Date of Award

Fall 2015

Project Type

Dissertation

Program or Major

Oceanography

Degree Name

Doctor of Philosophy

First Advisor

Joel E Johnson

Second Advisor

Julia G Bryce

Third Advisor

William C Clyde

Abstract

Magnetic susceptibility is a bulk measure that reveals variation in ferromagnetic mineral content. High-resolution measurement of magnetic susceptibility in ocean drilling records reveals variability that can be attributed to primary depositional processes and/or secondary diagenetic processes that occur after deposition. Each chapter of my dissertation investigates magnetic susceptibility records along with geochemical, mineralogical, and rock magnetic techniques in methane-bearing marine sediments along the Indian, Cascadia, and Japanese margins. The overall goal of this work is to improve the understanding of the effects of detrital and biogeochemical processes on magnetic mineralogy, and thus magnetic susceptibility, in these continental margin marine environments.
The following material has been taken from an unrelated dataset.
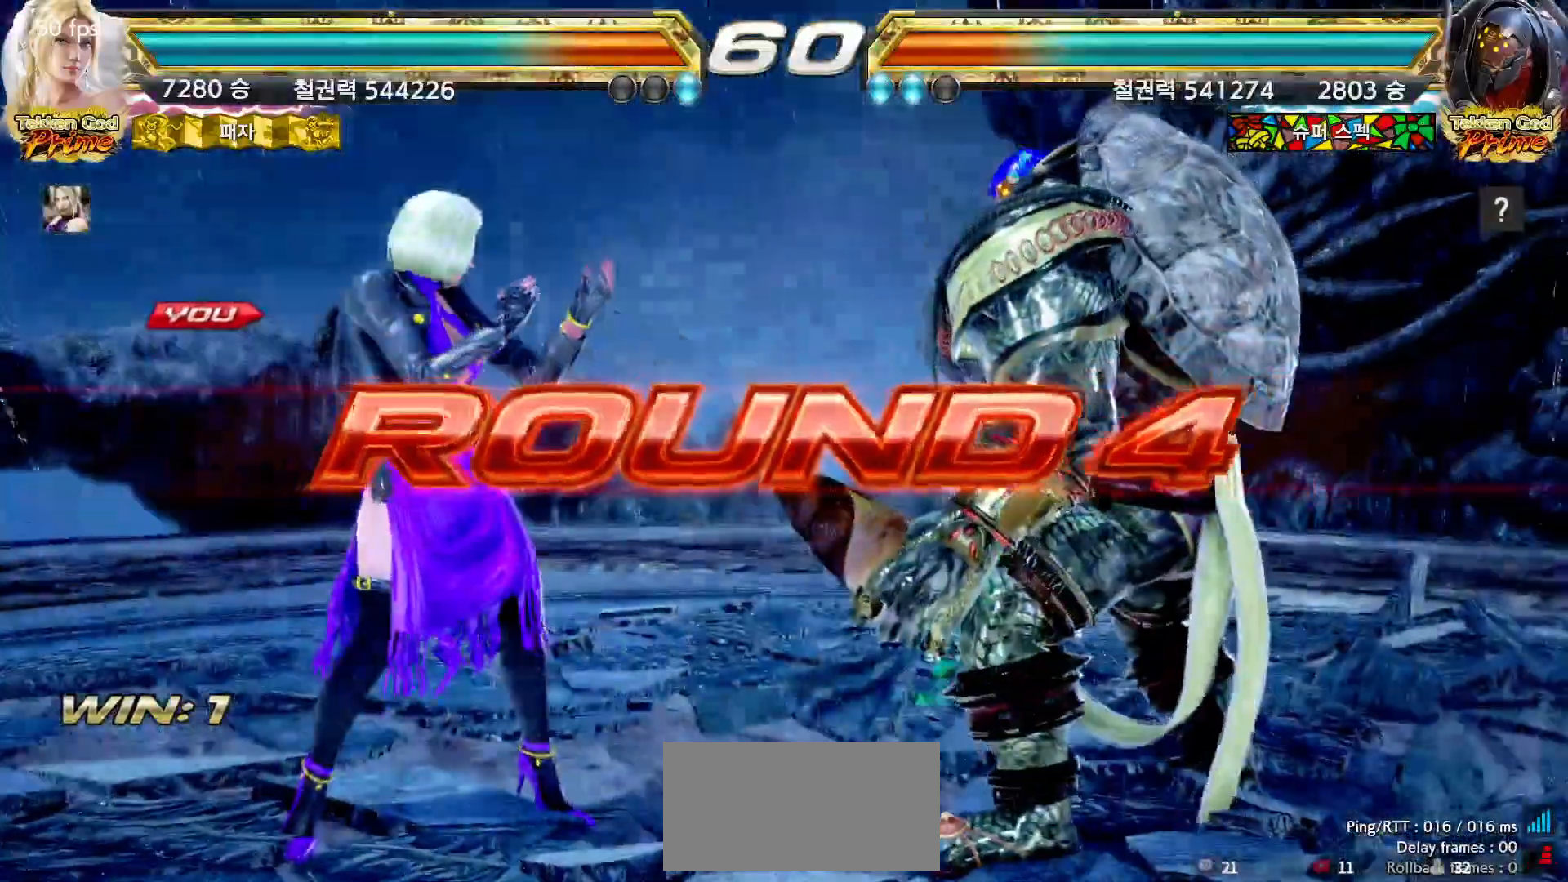
{"dt_ms": 500, "buttons": [], "left_stick": "center", "events": [[17, "START", "down"], [50, "START", "up"], [100, "START", "down"], [133, "START", "up"], [183, "START", "down"], [233, "START", "up"], [250, "START", "down"], [317, "START", "up"], [367, "START", "down"], [400, "START", "up"], [450, "START", "down"], [467, "START", "up"]]}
In the first study (Chapter 1; Phillips et al., 2014), using a multi-proxy approach, I investigated variation in productivity and weathering over the last 110,000 years in the northern Indian Ocean within the core Indian monsoon rainfall zone. These results reveal an increase in productivity due to reduced stratification and a decrease in weathering during the last glacial period due to a weakened summer monsoon. This work reveals a relationship between Zr/Rb and magnetic susceptibility that can be utilized to predict primary detrital magnetic susceptibility.

In the second study, I used an elemental analysis and rock magnetic approach to decouple detrital and diagenetic patterns in magnetic susceptibility at three sites along the Cascadia accretionary wedge. Each site reveals intervals of diagenetic loss in magnetic susceptibility that is balanced by an increase in sulfur due to dissolution of magnetite and precipitation of pyrite. The diagenetic loss of magnetic susceptibility is influenced by organic matter availability as well as upward methane flux.

In the third study, I used a rock magnetic approach to investigate the magnetic mineralogy in a deep sediment record down to ~2.5 km below the seafloor offshore northern Honshu, Japan. The magnetic susceptibility record reveals cm-scale increases that are likely the result of density sorting causing concentration of heavy minerals. The magnetic mineral assemblage is dominated by titanomagnetite with an increase in Ti-rich titanomagnetite associated with deeply buried (~2 km) coal beds. This change along the titanomagnetite solid solution series, may represent selective dissolution of Ti-poor, iron(III)-rich magnetite during microbial iron reduction since burial.